A young woman (age 28) was diagnosed with acute myeloid leukemia in March 1998 (FAB subtype M2) with a trisomy 13 as the sole cytogenetic abnormality. Following double induction chemotherapy comprising cytosine arabinoside, daunorubicine and mitoxantrone (TAD-HAM) a complete remission was achieved. Consolidation therapy comprised another cycle of TAD and an autologous peripheral blood stem cell transplantation (PBSCT). Analyses for trisomy 13 as a marker for residual disease of her AML by fluorescence in-situ hybridization (FISH) were negative. A relapse in November 1998 was associated with reappearance of the original clone with trisomy 13 (no further chromosomal aberrations) which remained refractory to reinduction treatment. Following conditioning therapy (total body irradiation (2 Gy), anti-thymocyte globuline, cyclophosphamide) and peripheral blood stem cell transplantation from a female HLA-identical unrelated donor a complete remission was achieved. Analyses of short-tandem repeats (STRs) as highly specific individual genetic markers demonstrated the presence of hematopoiesis of donor origin. Moreover, FISH analysis for trisomy 13 was equally negative for 4 months confirming the absence of trisomy 13 containing blasts. In October 1998 – ie 5 months after BMT and 1½ years after the initial diagnosis – myeloid blasts were again detected. However, this time cytogenetic analyses demonstrated complete absence of the initially observed trisomy 13, instead a translocation (1;5) and a monosomy 7 were observed in the AML blasts. STR analysis proved the recipient origin of the AML blasts. Cytoreductive therapy was initiated to facilitate planned adoptive immunotherapy as the sole remaining therapeutic option. The patient was transplanted with peripheral blood stem cells from the original donor with no further conditioning therapy. Granulocyte–macrophage colony-stimulating factor (GM-CSF) was applied to induce the formation of antigen-presenting cells (APCs) followed by transplantation of donor T cells and stimulation by interleukin 2. Severe acute graft-versus-host disease of the skin occurred but the leukemia was only insufficiently controlled. Three months later the diseased progressed and with no further treatment available the patient died 26 months after the initial diagnosis.

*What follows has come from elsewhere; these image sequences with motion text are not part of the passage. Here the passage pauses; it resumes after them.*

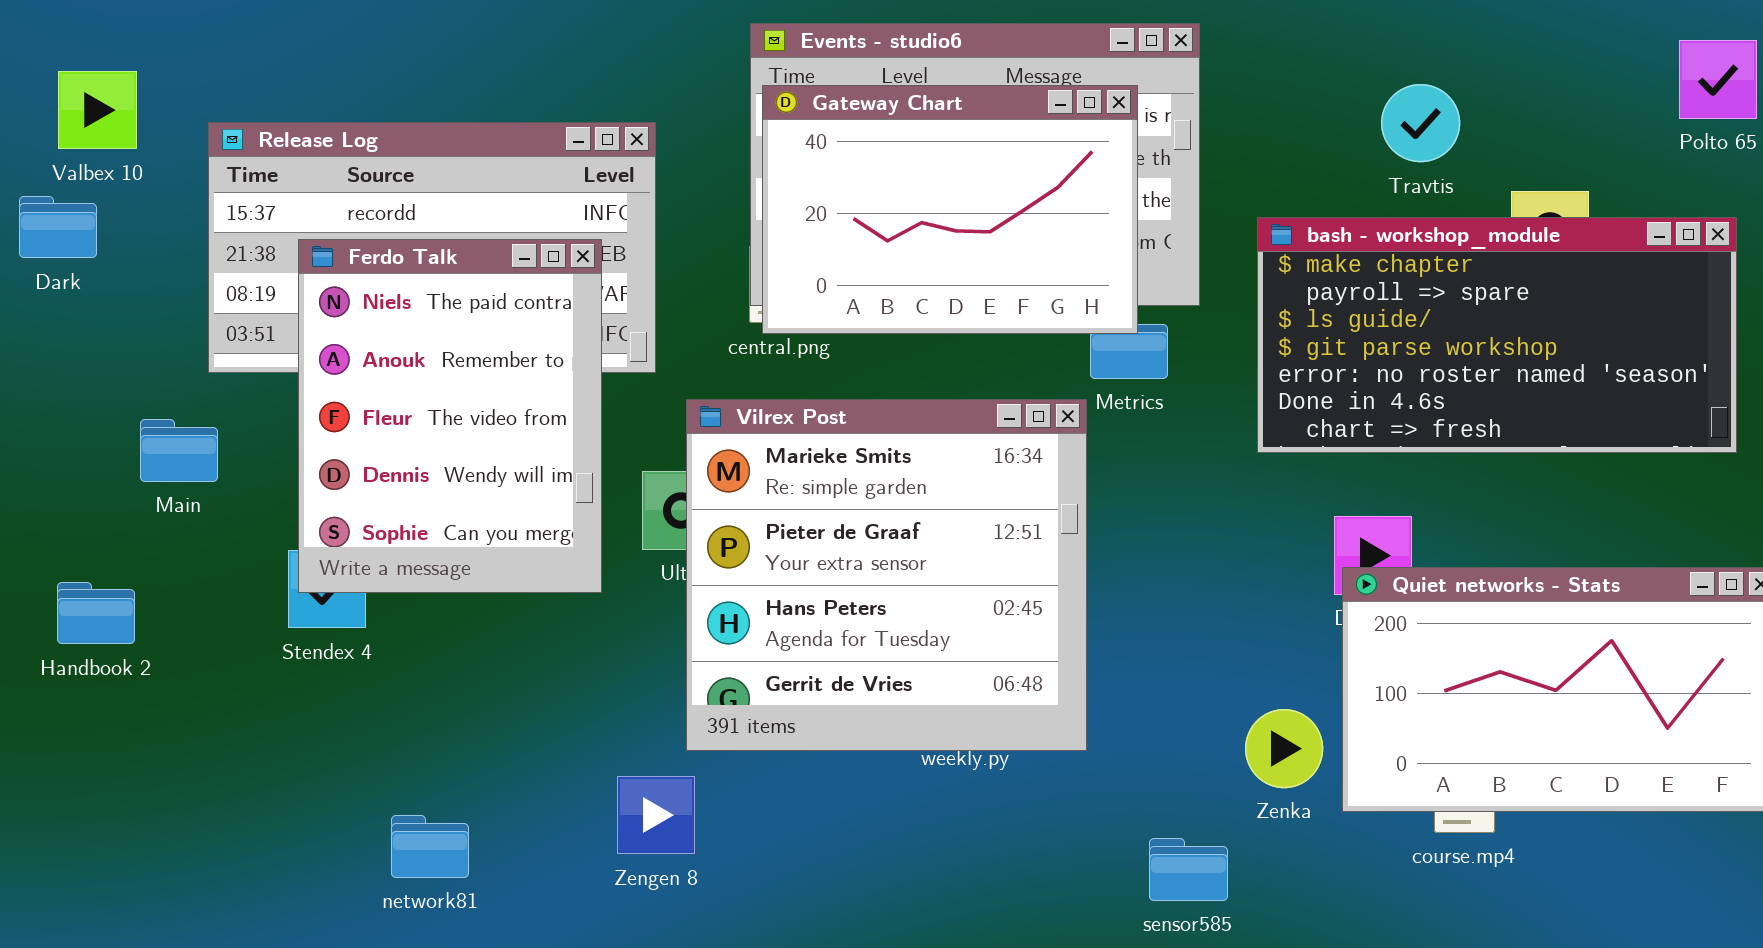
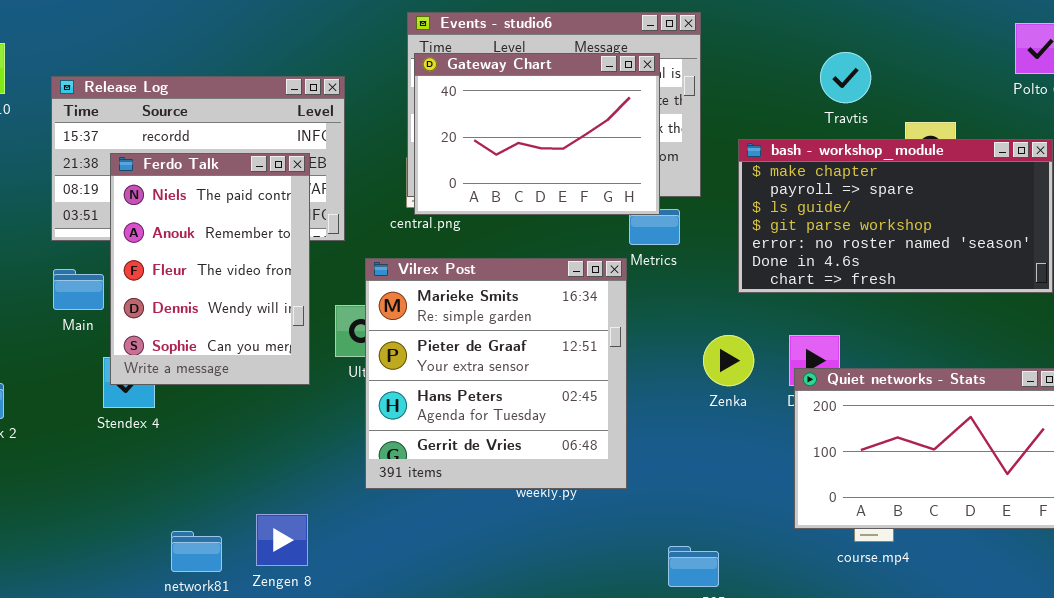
Main: [140,419,218,482] -> [53,269,104,310], moved
Zenka: [1245,709,1323,788] -> [703,335,754,386], moved
Zengen 8: [617,776,695,854] -> [256,514,308,566], moved

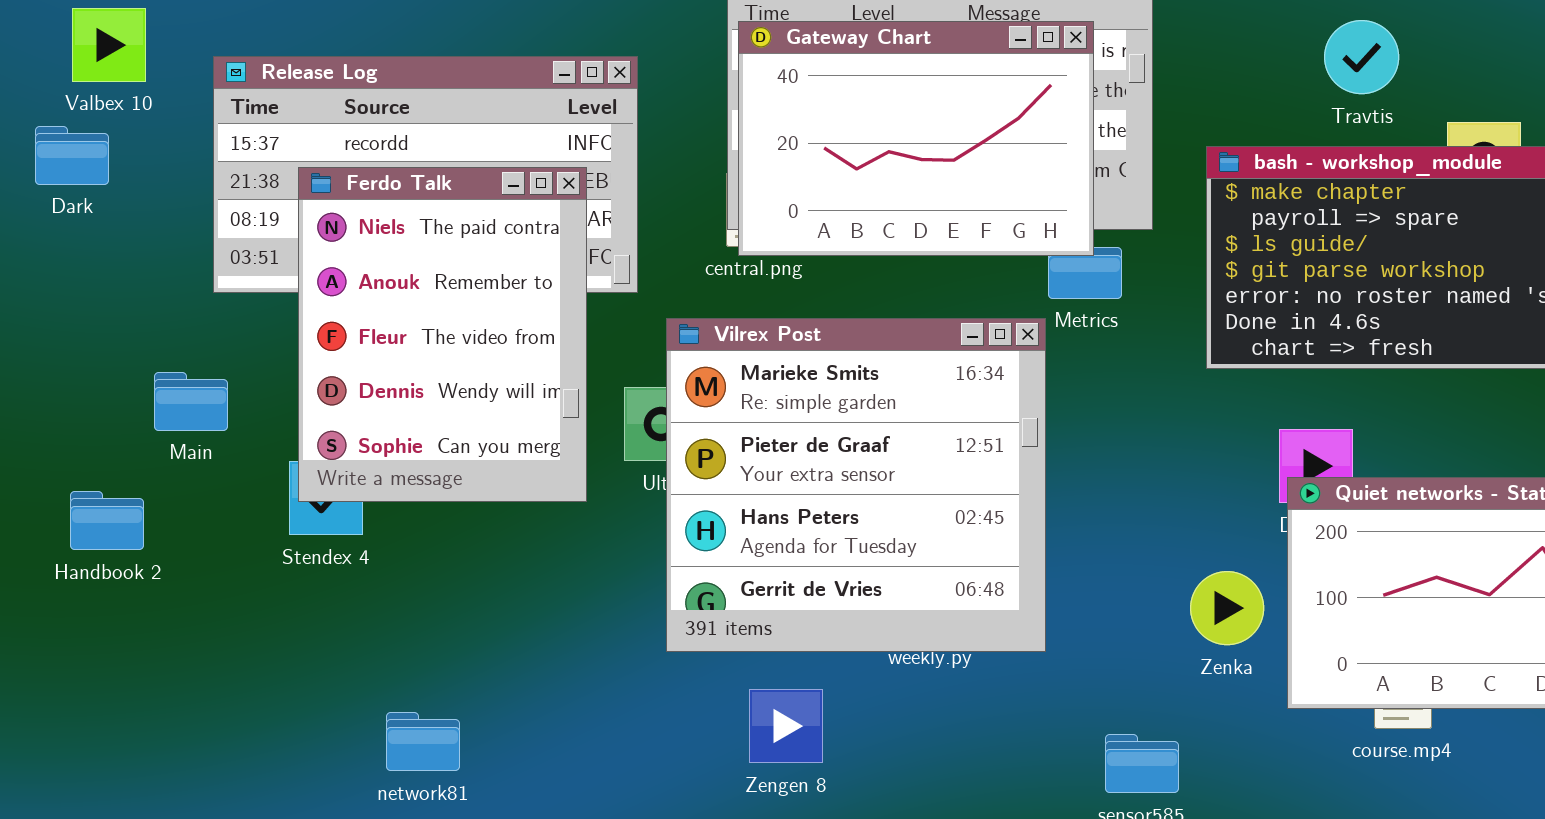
Main: [53,269,104,310] -> [154,372,228,431], moved
Zenka: [703,335,754,386] -> [1190,571,1264,645], moved
Zengen 8: [256,514,308,566] -> [749,689,823,763], moved

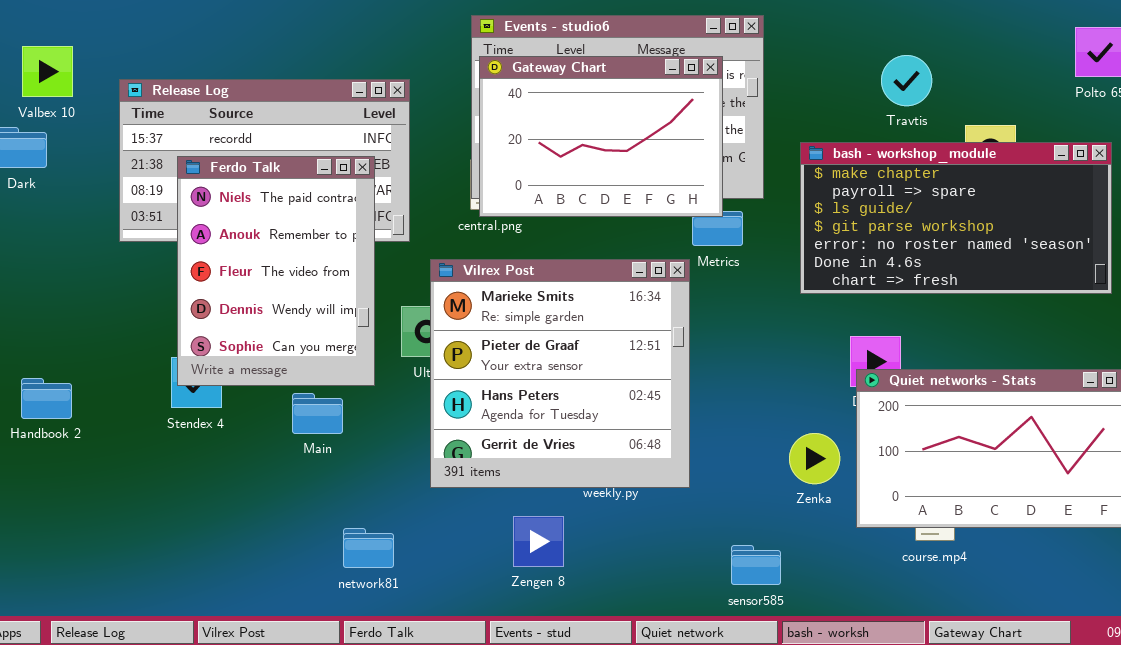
Main: [154,372,228,431] -> [292,393,343,434], moved
Zengen 8: [749,689,823,763] -> [513,516,564,567], moved
network81: [386,712,460,771] -> [343,528,394,568], moved

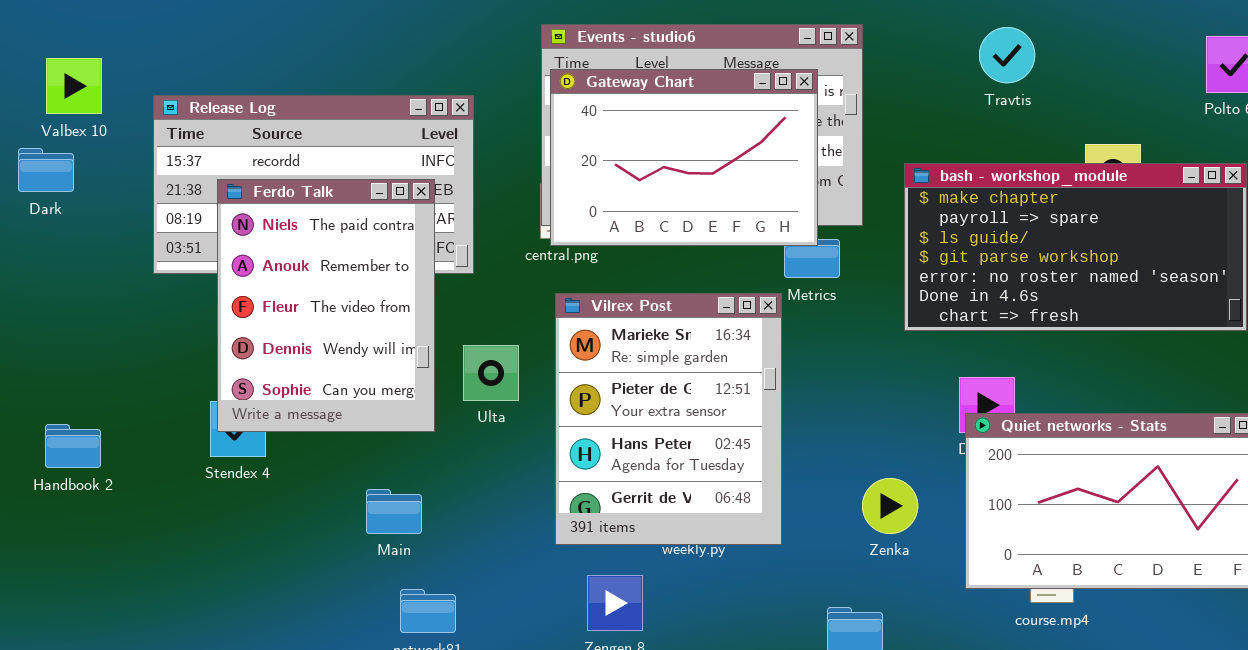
Travtis: [881,55,932,106] -> [979,27,1035,83], moved
Vilrex Post: [430,259,690,488] -> [555,293,782,545], resized
Main: [292,393,343,434] -> [366,489,422,534], moved
Zenka: [789,433,840,484] -> [862,478,918,534], moved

The tragic clinical course of this patient with AML is – in our opinion – very instructive for two reasons: (1) The crescendo of treatment imposed on this patient is a paradigm of current intensive multimodal antileukemic chemo- and immunotherapy featuring its potential and its shortcomings. (2) It illustrates that – when AML follows AML – the underlying pathogenesis might be considerably more complex than ‘classical relapse’, requiring appropriate diagnostic and therapeutic consequences. These two aspects will be further discussed.